**OBJETIVO DEL EJERCICIO:** Transcribe del pasaje seleccionado la parte que abre con las palabras "Esas hojas, la" y cierra con "del supermercado vacío.".

El libro que Antonio escribió con el envión de salud que aún le quedaba.

La copa del estribo.

El delicado saludo final antes del telón cerrándose a su paso.

“Me enviaba, apenas concluido, cada capítulo. Sus mail fueron tomando el efecto de lectura de una novela por entregas”, escribe Guillermo Saccomanno, en la contratapa del libro.

El primer lector, Saccomanno. Y el último, antes de soltar la cuerda para que los demás pudiéramos ingresar en la historia.

La novela, La última pelea, es una batalla ganada por el samurái que fue El Tano, cayendo de frente, sin disparos en la espada, golpeando con el avión en el arsenal del portaviones, pura entrega en el territorio enemigo del adiós.

La guardia alta y la mirada lejos porque el buen boxeador, el narrador que toma la palabra, el último Dal Masetto, ya no tiene adversarios y sabe que siempre, el que escribe, en todo caso, pelea nada más que contra sí mismo. Por todo eso, La última pelea es acaso, como debe ser, el mejor libro del Tano Dal Masetto.

A fines de los ochenta, a media tarde del miércoles, se lo podía ver cruzar a Antonio Dal Masetto muy lento, la redacción estrepitosa de máquinas de escribir olivettis del diario Página/12, con unas hojas en la mano.

Esas hojas, la contra de los jueves, era lo mejor que había encontrado El Tano Dal Masetto, en esos días, en los alrededores de su intimidad.

Enseguida, con tres o cuatro cigarros y un par de mates fríos a su favor, también contra reloj, el gran Luis Pollini, uruguayo, genial, de la nada, trazaba una ocurrencia gráfica y poética que enaltecía aún más el asunto.

El Tano y Pollini eran, juntos, Bochini y Bertoni, Troilo y Grela, Fierro y Cruz en la llanura, guardianes de un discurso, altos maestros de la confidencia.

El miércoles cruzaba El Tano la redacción, y tenía en los bolsillos palabras que nombraban el fuego, las ausencias, el rigor de la piel de una muchacha, el hombre que sin fondos pasa su verano cerca de las góndolas heladas del supermercado vacío.  

En medio de un silencio de otro mundo caminaba.

Levantaba la mirada y lo veía. Retiraba por un instante la atención en medio de un párrafo sobre la muerte de Martín Karadagián (“Fue la lucha su vida y su elemento”, pero qué lindo título me dijo una vez) y yo apenas si le daba las gracias porque ya estaba tipeando algo sobre un muchacho que, sin motor en su avioneta fumigadora, había aterrizado de milagro en el Camino de Cintura.

**Entradas de la colección:**
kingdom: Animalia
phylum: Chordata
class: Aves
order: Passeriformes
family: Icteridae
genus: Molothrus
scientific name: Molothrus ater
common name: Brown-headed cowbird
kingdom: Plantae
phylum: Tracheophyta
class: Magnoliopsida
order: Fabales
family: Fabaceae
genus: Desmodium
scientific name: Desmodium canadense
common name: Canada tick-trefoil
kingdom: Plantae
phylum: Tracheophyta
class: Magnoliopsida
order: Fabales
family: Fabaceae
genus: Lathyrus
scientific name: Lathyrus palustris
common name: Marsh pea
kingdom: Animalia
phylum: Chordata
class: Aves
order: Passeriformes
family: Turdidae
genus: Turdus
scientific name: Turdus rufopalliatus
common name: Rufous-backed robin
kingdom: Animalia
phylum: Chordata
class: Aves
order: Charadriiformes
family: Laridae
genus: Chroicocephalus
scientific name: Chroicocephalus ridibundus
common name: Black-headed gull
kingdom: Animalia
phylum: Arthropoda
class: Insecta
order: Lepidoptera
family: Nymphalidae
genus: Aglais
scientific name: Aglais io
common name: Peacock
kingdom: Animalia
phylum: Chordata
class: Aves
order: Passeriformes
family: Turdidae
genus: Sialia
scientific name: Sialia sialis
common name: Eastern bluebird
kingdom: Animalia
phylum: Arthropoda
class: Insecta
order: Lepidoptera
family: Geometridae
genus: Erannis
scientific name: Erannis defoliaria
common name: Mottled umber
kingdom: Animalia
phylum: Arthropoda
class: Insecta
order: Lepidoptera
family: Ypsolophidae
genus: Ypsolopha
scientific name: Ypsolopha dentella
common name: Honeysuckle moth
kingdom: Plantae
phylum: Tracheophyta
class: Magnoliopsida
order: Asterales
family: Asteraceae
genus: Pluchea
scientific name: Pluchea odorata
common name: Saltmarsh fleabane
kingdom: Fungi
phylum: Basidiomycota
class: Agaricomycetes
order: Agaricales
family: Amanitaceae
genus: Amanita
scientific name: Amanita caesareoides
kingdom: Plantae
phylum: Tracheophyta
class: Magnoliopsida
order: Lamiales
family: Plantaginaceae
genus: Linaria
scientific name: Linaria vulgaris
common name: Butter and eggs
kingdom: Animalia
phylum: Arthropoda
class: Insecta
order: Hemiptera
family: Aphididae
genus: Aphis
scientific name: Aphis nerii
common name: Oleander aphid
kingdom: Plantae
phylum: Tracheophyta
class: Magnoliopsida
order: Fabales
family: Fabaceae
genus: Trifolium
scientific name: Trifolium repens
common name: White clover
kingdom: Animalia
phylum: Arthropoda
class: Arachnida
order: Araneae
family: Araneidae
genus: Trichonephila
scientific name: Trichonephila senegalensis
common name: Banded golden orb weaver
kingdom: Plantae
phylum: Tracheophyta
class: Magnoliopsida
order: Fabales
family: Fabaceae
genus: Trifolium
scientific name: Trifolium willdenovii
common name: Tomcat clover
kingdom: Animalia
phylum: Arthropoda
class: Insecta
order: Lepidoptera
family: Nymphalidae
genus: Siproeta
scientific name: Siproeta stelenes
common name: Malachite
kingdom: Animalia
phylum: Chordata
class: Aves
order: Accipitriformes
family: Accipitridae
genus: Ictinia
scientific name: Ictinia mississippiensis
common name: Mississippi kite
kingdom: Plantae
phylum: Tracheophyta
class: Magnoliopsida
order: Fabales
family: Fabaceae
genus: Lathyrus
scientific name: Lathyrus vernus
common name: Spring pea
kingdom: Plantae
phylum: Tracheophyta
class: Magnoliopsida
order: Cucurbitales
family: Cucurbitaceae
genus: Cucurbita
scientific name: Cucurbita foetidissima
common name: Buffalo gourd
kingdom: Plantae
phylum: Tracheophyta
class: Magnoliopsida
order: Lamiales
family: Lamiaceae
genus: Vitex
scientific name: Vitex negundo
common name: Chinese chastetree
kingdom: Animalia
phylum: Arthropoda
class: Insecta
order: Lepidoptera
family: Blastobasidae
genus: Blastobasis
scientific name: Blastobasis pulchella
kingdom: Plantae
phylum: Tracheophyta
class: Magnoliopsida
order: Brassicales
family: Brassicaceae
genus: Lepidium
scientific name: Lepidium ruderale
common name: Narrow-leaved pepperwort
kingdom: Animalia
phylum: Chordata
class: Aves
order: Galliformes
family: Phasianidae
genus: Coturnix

**PROBLEMA RESUELTO:**
Esas hojas, la contra de los jueves, era lo mejor que había encontrado El Tano Dal Masetto, en esos días, en los alrededores de su intimidad.

Enseguida, con tres o cuatro cigarros y un par de mates fríos a su favor, también contra reloj, el gran Luis Pollini, uruguayo, genial, de la nada, trazaba una ocurrencia gráfica y poética que enaltecía aún más el asunto.

El Tano y Pollini eran, juntos, Bochini y Bertoni, Troilo y Grela, Fierro y Cruz en la llanura, guardianes de un discurso, altos maestros de la confidencia.

El miércoles cruzaba El Tano la redacción, y tenía en los bolsillos palabras que nombraban el fuego, las ausencias, el rigor de la piel de una muchacha, el hombre que sin fondos pasa su verano cerca de las góndolas heladas del supermercado vacío.